Immediately after forcing Beers into the bunker, Esposito made her record a message where she claimed a man with a knife had taken her. Esposito played the message at a pay phone outside the Spaceplex amusement arcade at Nesconset, New York and told arcade staff that he lost Beers in the building. Police were called when she could not be located.

During her captivity, Esposito frequently visited Beers to sexually abuse her while also providing food, blankets and toys. He allowed Beers into the larger part of the bunker when visiting but forced her back into the smaller room when she was alone. Although Beers could unchain herself and escape to the larger room in Esposito's absence after hiding a key under her pillow, she could not escape the bunker itself. Esposito told Beers he intended to keep her in the bunker for the remainder of her life, and planned to take a photo of her asleep and send it to police so they would believe she was dead, although the photo was never taken.

Esposito was a suspect from an early stage in the police investigation, following accusations of previous sexual abuse towards John Beers and witnesses at Spaceplex stating he entered the arcade alone on the day of Beers' disappearance. Police also determined that Beers' phone message about a man with a knife was from a previously made recording based on a lack of background noise.

On January 13, 1993, 17 days after the kidnapping, Esposito confessed to holding Beers captive and took police to the bunker where they rescued her.

==Aftermath==
Esposito pleaded guilty to kidnapping on June 16, 1994, and was sentenced on July 27, 1994, to 15 years to life, a sentence he served at Sing Sing prison in Westchester County, New York. During Esposito's trial, Beers said he raped her during her captivity. Although he was not charged with this, the judge sentencing him agreed with her. Esposito was found dead in his cell of apparently natural causes on September 4, 2013, shortly after his fourth parole hearing in 20 years.

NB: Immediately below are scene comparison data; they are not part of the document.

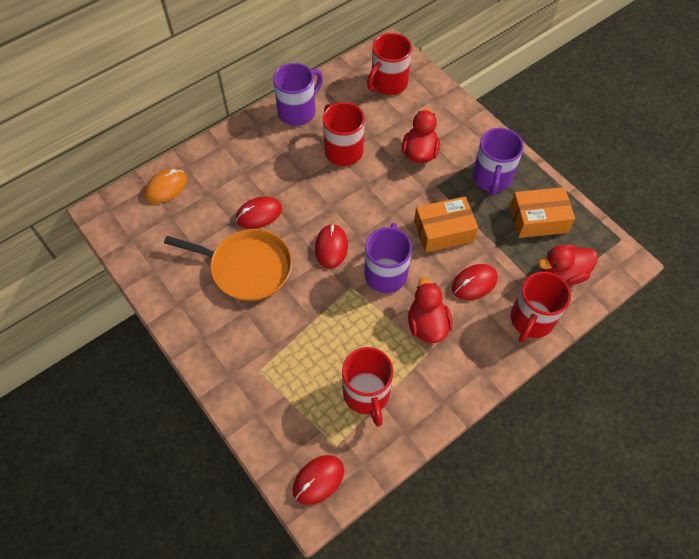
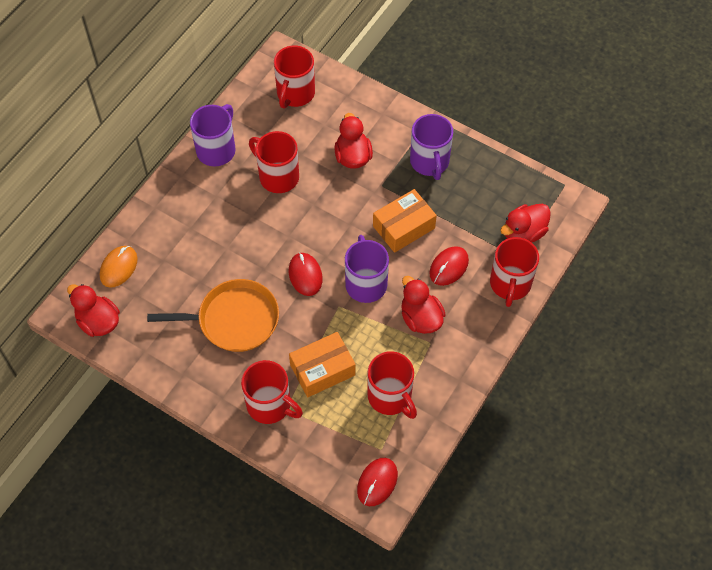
camera: 20 degrees left, 0 degrees up
red mouse [236,196,282,229] -> none
orange box [510,187,575,238] -> orange box moved to [289,332,356,397]
none -> red duck [67,284,120,337]
none -> red mug [241,360,303,424]

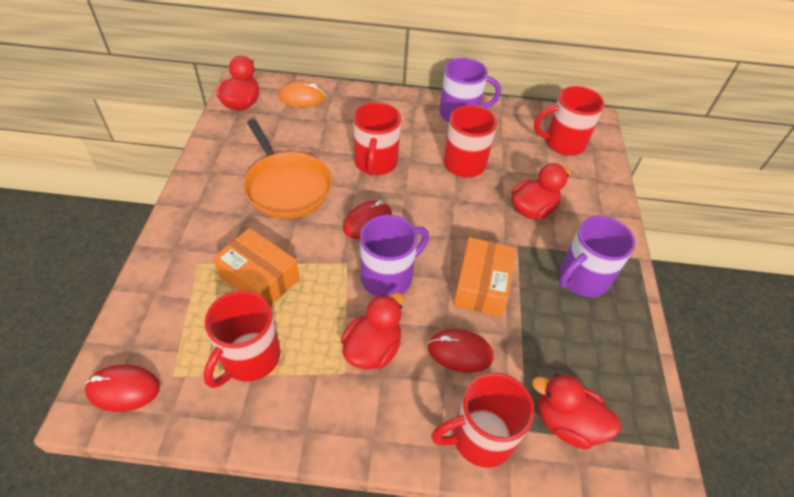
camera: 60 degrees right, 10 degrees down
red mug [241,360,303,424] -> red mug moved to [353,102,401,176]
orange box [373,189,437,253] -> orange box turned 75 degrees clockwise [453,237,516,317]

Salvatore Inghilleri was convicted of two counts of sexual abuse and served 12 years for molesting Beers. During the investigation into the kidnapping, authorities discovered that Inghilleri sexually abused the girl before she was abducted. He was prosecuted additionally for those crimes. He died in prison in 2009.

Shortly after her rescue, Beers was sent to live with foster parents in East Hampton, New York, due to the neglect and abuse the two children experienced before the kidnapping. Beers was given anonymity and raised by her foster parents until adulthood. In January 2013, Beers spoke publicly for the first time about her ordeal and revealed that she was married with two children and working in insurance. During the same month, she published a memoir about her ordeal.

==Media==
In the months following the kidnapping, two books covering the case were published: My Name Is Katherine: The True Story of Little Katie Beers written by Maria Eftimiades and Joe Treen, and 17 Days: The Katie Beers Story by Arthur Herzog.

Beers' memoir, Buried Memories (known as Help Me in the United Kingdom) was co-written by reporter Carolyn Gusoff, who had covered Beers' case as it was happening, and was published on January 13, 2013, on the 20th anniversary of her rescue.

ABC's 20/20 episode "Saved" covered the Katie Beers story in February 2013.

Investigation Discovery recounted the case on an episode of its 2020 documentary miniseries Killer Carnies. It included accounts from Beers, the lead police detective, and others.